I did similar implementation years back. But I do not have code with me.

几年前我也做过类似的工作。但是我没有代码。

For each unicode characters, first byte describes the number of bytes follow it to construct a unicode character. Based on the first byte you can determine the length of each unicode character.

对于每个unicode字符，第一个字节描述后面的字节数来构造一个unicode字符。根据第一个字节可以确定每个unicode字符的长度。

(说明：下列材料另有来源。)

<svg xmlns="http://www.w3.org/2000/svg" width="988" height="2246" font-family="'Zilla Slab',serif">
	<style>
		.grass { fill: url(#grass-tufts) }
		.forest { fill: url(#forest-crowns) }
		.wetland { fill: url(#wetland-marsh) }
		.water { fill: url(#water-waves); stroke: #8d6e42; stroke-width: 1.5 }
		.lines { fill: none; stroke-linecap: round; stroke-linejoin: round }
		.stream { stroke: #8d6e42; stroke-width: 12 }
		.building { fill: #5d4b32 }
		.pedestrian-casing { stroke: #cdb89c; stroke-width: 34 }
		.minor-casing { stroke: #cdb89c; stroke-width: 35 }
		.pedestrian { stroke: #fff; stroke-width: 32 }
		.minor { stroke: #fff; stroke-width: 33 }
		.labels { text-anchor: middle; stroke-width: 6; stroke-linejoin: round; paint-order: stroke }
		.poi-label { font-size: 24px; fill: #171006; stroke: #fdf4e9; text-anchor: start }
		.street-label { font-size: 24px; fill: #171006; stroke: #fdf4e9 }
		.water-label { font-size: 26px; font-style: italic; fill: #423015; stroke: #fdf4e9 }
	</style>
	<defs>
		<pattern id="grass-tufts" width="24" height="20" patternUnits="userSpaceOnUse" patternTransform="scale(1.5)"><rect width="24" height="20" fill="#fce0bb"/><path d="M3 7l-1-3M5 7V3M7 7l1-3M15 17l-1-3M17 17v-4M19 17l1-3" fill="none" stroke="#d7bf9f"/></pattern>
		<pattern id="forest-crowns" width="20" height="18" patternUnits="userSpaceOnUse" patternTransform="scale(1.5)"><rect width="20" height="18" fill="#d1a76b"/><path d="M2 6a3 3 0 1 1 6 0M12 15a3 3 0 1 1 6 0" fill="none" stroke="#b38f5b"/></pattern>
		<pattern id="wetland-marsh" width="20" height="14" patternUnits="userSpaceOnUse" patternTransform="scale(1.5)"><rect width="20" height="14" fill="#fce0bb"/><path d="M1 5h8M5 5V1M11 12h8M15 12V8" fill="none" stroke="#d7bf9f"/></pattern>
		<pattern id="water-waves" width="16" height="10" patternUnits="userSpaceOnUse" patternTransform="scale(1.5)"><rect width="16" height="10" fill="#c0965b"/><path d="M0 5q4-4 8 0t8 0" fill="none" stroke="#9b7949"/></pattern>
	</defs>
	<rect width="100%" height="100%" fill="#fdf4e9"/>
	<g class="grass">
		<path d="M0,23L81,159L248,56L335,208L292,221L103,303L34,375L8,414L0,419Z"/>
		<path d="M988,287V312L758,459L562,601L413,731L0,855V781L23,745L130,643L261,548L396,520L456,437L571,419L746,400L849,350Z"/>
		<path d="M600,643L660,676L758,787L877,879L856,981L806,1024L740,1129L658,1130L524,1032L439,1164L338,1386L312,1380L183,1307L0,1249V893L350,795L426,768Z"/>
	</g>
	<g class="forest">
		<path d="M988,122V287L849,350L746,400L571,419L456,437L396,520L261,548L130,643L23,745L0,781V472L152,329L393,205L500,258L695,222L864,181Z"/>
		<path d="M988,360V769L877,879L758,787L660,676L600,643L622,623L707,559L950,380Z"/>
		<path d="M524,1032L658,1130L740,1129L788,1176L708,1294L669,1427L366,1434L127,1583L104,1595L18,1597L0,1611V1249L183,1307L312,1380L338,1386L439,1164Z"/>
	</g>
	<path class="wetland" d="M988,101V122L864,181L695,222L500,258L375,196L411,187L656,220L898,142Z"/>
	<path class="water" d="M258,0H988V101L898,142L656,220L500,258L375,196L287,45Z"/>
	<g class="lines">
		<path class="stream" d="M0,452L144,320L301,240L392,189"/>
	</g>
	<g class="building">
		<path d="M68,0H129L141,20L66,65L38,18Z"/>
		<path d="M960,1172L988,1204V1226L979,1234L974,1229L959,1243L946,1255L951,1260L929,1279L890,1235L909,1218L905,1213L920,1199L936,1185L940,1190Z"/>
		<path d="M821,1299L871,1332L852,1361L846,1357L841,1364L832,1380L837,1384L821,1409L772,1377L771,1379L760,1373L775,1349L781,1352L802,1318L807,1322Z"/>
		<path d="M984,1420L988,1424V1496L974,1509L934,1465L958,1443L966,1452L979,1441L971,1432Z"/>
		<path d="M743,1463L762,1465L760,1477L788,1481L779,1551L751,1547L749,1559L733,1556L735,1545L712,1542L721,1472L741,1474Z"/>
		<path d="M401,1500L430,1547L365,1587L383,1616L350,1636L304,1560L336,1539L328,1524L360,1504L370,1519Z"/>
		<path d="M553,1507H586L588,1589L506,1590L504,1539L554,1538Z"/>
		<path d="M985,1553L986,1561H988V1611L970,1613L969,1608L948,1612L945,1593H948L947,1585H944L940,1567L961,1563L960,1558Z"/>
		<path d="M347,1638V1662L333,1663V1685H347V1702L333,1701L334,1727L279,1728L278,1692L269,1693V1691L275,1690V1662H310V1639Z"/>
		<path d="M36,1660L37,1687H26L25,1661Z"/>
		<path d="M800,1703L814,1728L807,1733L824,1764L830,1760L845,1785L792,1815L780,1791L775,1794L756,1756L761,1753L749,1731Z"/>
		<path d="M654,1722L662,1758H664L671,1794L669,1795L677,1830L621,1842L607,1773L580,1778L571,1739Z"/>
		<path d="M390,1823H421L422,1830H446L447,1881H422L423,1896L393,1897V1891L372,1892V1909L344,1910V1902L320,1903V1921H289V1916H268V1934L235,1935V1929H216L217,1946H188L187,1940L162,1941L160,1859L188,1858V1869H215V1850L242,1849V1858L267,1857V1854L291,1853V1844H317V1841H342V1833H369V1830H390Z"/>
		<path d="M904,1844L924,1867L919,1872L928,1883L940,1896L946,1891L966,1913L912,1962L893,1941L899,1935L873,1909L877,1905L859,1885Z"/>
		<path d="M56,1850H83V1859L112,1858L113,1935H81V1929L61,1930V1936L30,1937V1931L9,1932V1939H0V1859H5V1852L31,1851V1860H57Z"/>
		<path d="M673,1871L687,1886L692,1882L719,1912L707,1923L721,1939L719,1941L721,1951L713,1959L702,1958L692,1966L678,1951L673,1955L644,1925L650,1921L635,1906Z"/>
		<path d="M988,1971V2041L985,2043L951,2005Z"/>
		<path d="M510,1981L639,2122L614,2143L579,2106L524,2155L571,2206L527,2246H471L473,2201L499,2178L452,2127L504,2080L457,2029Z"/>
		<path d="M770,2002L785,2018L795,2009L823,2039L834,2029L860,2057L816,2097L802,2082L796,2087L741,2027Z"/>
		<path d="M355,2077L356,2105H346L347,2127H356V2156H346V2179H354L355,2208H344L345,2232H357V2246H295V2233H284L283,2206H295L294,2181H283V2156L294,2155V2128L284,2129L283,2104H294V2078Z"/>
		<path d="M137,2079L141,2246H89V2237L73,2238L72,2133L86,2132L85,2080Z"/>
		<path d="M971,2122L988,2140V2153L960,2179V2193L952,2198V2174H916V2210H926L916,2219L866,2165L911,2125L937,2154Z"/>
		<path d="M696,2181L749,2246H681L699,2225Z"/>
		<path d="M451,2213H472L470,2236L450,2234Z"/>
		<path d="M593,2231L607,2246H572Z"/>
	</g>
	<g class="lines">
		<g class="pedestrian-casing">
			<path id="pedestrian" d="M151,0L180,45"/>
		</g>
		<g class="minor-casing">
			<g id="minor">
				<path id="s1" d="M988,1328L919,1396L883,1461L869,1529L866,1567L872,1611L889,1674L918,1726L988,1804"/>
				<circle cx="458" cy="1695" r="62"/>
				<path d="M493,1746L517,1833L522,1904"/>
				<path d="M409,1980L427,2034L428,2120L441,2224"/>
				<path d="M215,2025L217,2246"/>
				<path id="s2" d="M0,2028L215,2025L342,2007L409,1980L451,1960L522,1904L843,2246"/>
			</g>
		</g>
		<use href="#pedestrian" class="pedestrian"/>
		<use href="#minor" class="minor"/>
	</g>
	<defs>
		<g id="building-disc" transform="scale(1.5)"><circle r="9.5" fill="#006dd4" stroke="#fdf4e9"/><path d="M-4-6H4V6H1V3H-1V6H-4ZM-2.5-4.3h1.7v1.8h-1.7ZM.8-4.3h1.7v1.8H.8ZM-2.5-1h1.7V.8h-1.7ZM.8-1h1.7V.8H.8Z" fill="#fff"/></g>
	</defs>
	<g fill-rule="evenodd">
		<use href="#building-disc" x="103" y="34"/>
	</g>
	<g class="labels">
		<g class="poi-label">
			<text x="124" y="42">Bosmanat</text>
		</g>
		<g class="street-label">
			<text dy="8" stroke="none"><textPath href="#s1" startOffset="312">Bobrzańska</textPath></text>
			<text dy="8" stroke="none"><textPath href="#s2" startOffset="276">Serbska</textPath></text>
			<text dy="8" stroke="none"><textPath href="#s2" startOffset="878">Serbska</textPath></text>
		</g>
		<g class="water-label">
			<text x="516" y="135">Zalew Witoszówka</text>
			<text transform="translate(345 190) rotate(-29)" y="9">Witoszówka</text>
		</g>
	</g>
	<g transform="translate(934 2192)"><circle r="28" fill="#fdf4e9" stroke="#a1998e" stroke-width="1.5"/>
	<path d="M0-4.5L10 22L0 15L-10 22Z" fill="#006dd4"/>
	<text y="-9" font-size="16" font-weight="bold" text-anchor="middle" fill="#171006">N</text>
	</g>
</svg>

I think its a good UTF8 library. enter link description here

我认为这是一个很好的UTF8图书馆。在这里输入链接描述

-1  

A sequence of code points constitute a single syllable / letter / character in many other Non Western-European languages (eg: all Indic languages)

在许多其他非西方欧洲语言(如:所有印度语言)中，编码点组成一个单音节/字母/字符的序列。

So, when you are counting the length OR finding the substring (there are definitely use cases of finding the substrings - let us say playing a hangman game), you need to advance syllable by syllable , not by code point by code point.

所以，当你在计算长度或找到子字符串时(确实有找到子字符串的用例——比如玩一个hangman游戏)，你需要一个音节一个音节地前进，而不是一个代码点一个代码点地前进。

So the definition of the character/syllable and where you actually break the string into "chunks of syllables" depends upon the nature of the language you are dealing with. For example, the pattern of the syllables in many Indic languages (Hindi, Telugu, Kannada, Malayalam, Nepali, Tamil, Punjabi, etc.) can be any of the following

因此，字符/音节的定义，以及将字符串分割成“音节块”的地方，取决于你所处理的语言的性质。例如，许多印度语(北印度语、泰卢固语、卡纳达语、马拉雅拉姆语、尼泊尔语、泰米尔语、旁遮普语等)中的音节模式可以是以下任何一种

V  (Vowel in their primary form appearing at the beginning of the word)
C (consonant)
C + V (consonant + vowel in their secondary form)
C + C + V
C + C + C + V

You need to parse the string and look for the above patterns to break the string and to find the substrings.

您需要解析字符串，并查找上面的模式来中断字符串并查找子字符串。

I do not think it is possible to have a general purpose method which can magically break the strings in the above fashion for any unicode string (or sequence of code points) - as the pattern that works for one language may not be applicable for another letter;

我认为不可能有一个通用的方法，它可以神奇地以上面的方式打破任何unicode字符串(或代码点序列)的字符串，因为适用于一种语言的模式可能不适用于另一个字母;

I guess there may be some methods / libraries that can take some definition / configuration parameters as the input to break the unicode strings into such syllable chunks. Not sure though! Appreciate if some one can share how they solved this problem using any commercially available or open source methods.

我猜可能有一些方法/库可以将一些定义/配置参数作为输入，将unicode字符串分割成这样的音节块。不过不确定!如果有人能分享他们如何使用任何商业上可用的或开源的方法来解决这个问题，我们将不胜感激。